If we’re talking less than one full page hit per second, then it doesn’t much matter what technology you use. You won’t be able to tell from the end user’s perspective.
(“One” meaning the page and all its static assets, not the inflated count from all the PNGs, JS files, etc. that may be pulled in by the page proper.)
Perl is pretty fast, and most of the work is being done by the database, so I´m not sure how using an alternative to CGI could make things go faster.
There are many reasons CGI is relatively slow.
1. If you have many connections per second, you need a parallelizable technology to make things go fast. If everything chokes down to a single thread, you’ve got a serious bottleneck when the CPS count gets high enough.
2. CGI re-launches the cgi-bin/* programs on every page hit. Since Perl doesn’t leave behind “compiled” forms of the program as some other dynamic languages do (e.g. *.pyc in Python, *.beam in Erlang) it has to do the entire re-compilation over again.
With FastCGI or Plack, the app remains running once launched, serving hit after hit using the same instance.
3. A follow-on advantage from the above is that you also don’t have to re-establish other runtime resources like DB connections, file handles, application state, etc. You can just keep it in RAM and access it repeatedly on each hit.

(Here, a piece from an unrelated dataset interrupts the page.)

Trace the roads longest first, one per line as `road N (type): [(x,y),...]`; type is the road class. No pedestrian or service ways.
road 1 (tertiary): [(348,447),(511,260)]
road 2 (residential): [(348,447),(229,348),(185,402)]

But again, down below about 1 CPS, the differences cease to matter, unless you’ve got the sort of app where the difference between a response time of 50 vs 100 ms matters.
Test have shown that lighttpd apparently is somewhat faster than apache2
This is generally true only at fairly high loads, up in the thousands of connections per second. Distinguishing this also requires that the bottleneck be in the web server, not in the web app it’s serving.
I simply had the impression that responses came faster, with me being the only user.
Not really. With only 10 clients, you likely have 1 or 0 concurrent hits at any one time, which means any web server is probably fast enough. You could probably swap out Apache for HTTP::Server::Simple and still not notice the speed hit.
So what would speak against using lighttpd?
If you had to serve thousands of CPS or needed to serve the app in very little RAM, it might be worth switching from Apache to nginx or lighttpd, but since neither applies in your case, you might as well stick with Apache, since that’s the standard web server in CentOS.